Como dice Adriana Guzmán, del feminismo comunitario de Bolivia, la crianza debe ser comunitaria. Que todas las personas ejerzan cuidados, tengan hijos e hijas o no, porque la infancia es comunidad. Pero eso no significa eliminar a las madres: queremos maternar dentro de esa comunidad que cuida. No más soledad, carga, ansiedad, invisibilidad. Pero tampoco precariedad: que las leyes dejen de proteger al capital y protejan nuestros vínculos. Que el trabajo de cuidados tenga tal importancia, que los demás trabajos se adecuen a él.

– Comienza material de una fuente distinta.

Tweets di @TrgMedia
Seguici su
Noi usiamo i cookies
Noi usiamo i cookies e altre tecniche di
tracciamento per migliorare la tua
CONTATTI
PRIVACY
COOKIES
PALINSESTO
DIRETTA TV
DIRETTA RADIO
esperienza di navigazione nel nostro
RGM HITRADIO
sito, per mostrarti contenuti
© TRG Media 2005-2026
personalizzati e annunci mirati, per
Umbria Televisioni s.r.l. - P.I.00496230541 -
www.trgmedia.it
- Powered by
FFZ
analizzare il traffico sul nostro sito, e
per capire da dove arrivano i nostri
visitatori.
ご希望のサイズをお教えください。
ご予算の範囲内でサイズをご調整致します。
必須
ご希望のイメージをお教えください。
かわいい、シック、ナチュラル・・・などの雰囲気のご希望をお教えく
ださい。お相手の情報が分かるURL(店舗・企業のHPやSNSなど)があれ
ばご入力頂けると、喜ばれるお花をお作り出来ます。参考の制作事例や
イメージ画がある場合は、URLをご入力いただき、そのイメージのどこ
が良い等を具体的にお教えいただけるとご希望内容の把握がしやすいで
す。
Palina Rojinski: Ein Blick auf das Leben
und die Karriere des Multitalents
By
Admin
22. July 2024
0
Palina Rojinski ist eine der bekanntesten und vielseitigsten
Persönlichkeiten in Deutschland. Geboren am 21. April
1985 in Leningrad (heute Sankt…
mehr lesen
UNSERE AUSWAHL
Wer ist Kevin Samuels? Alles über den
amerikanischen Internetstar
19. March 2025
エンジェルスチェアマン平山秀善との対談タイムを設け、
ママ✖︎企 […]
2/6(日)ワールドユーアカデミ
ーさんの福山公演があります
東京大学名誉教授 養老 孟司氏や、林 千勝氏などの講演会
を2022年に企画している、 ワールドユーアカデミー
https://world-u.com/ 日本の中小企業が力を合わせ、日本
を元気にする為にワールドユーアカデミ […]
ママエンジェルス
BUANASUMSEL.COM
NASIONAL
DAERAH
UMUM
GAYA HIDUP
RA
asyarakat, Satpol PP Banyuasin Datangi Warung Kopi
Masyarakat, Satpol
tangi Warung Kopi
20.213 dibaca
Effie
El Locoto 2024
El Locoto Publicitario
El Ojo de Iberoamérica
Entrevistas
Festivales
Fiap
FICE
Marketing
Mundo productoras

Como dice Casilda Rodrigáñez, una sociedad basada en el amor materno se centraría en el bienestar, en la complacencia frente a la dominación, en la confianza de la bondad innata frente al tánatos social, en la armonía frente a la rivalidad, en el don frente al saqueo. El amor materno es la base del amor. Si fuésemos conscientes de que este sistema quiere infancias desvinculadas, impidiendo partos respetados y crianzas libres y apegadas, para acabar así con el amor materno, todas las personas que defiendan el cambio deberían poner ahí el foco. La lucha de las madres debería convertirse en la lucha de todas las mujeres y de toda la humanidad. Ese es el principio de todo.